Purpose:: Mutations in the iron regulatory element (IRE) of the Ferritin Light Chain (FTL) gene have been previously shown to be responsible for the hereditary hyperferritinemia cataract syndrome (HHCS), characterized by distinctive cataract morphology and elevated serum ferritin in the absence of iron overload. The purpose of this study is to identify causative mutations in FTL in Greek HHCS patients.

Methods:: Two independent Greek families that exhibit the HHCS phenotype and 14 sporadic individuals that were referred for hyperferritinemia underwent full clinical examination (including lens photography and ferritin, total iron and transferrin measures). Genomic DNA was isolated from peripheral blood leukocytes, followed by PCR amplification and bi-directional sequencing of the IRE region of the FTL gene.

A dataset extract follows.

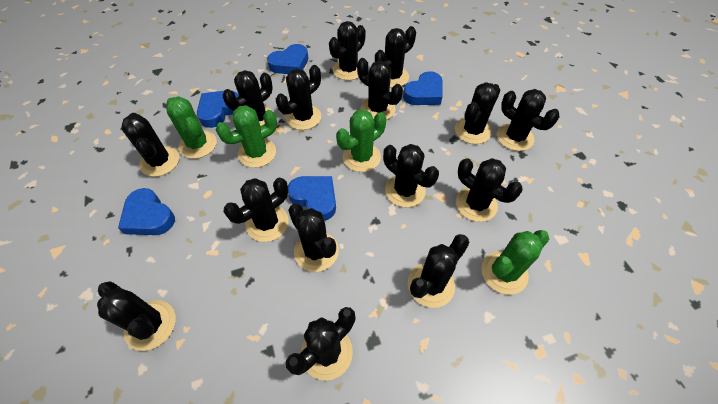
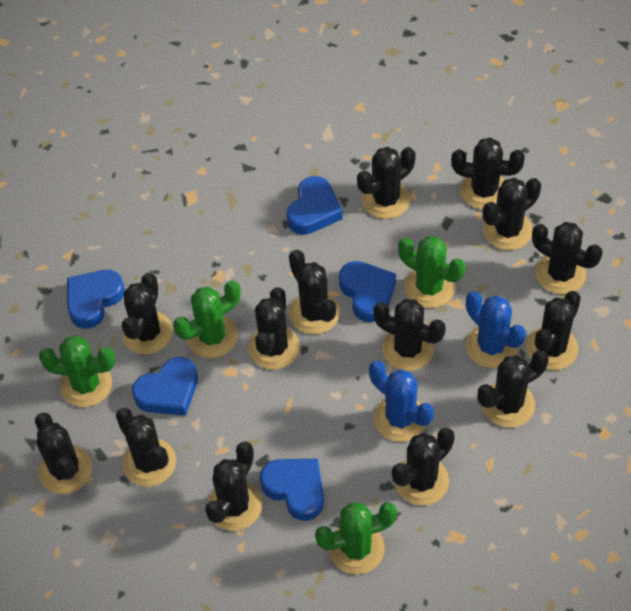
black cactus: [97,281,176,351] [121,113,179,177] [223,70,273,126] [223,178,289,242] [276,65,321,130] [286,307,355,381] [288,203,339,272] [329,21,366,80] [357,58,403,120] [375,26,416,88] [383,144,439,207] [408,234,470,308] [455,82,500,144] [456,158,523,222] [497,89,559,151] = 15 -> [35,412,92,494] [116,408,176,487] [122,273,173,354] [205,442,262,531] [248,287,300,370] [289,250,340,334] [357,147,416,219] [373,299,446,371] [392,428,455,505] [451,138,525,210] [477,350,549,428] [483,178,541,250] [526,291,581,370] [532,222,602,295] = 14
blue cactus: none = 0 -> [369,361,434,442] [466,291,526,368] = 2

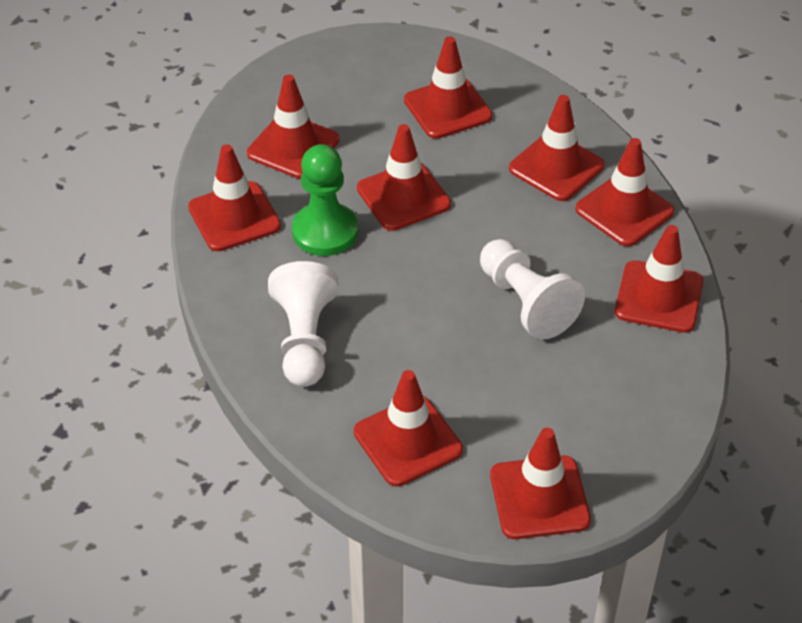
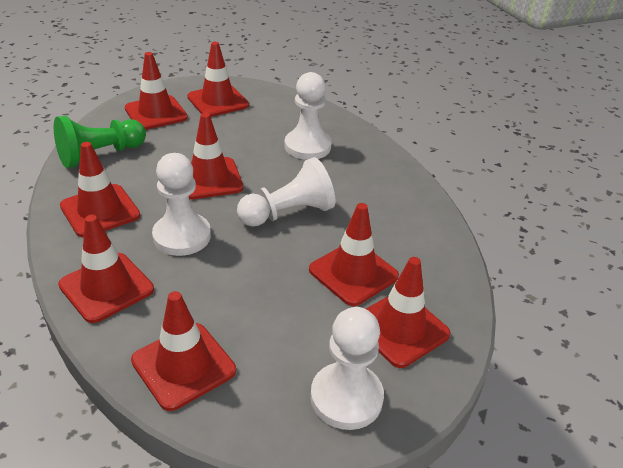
red traffic cone: [188,145,281,252] [247,75,339,179] [354,370,463,487] [357,124,451,231] [404,36,493,139] [490,428,591,539] [509,95,604,201] [575,138,674,246] [615,225,703,333] = 9 -> [58,215,154,323] [60,142,140,237] [125,52,188,130] [131,291,236,411] [187,42,249,117] [189,113,243,200] [309,203,399,306] [366,257,451,368] = 8
white pawn: [268,261,338,387] [480,239,585,340] = 2 -> [152,153,211,256] [237,157,335,227] [284,72,332,160] [310,307,384,430] = 4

Results:: Our results show the presence of two sequence variants (C39G and A40G) in the two Greek HHCS families. The C39G variant is also present in 4 of the sporadic patients with hyperferritinemia, who after ophthalmologic examination also showed evidence of cataract. Haplotype analysis is underway to investigate the possibility of a common ancestor.

Conclusions:: This study aims to give an indication of the prevalence of FTL mutations in the Greek population. Since the C39G variant appears in great preponderance, it may be due to a founder effect in this population.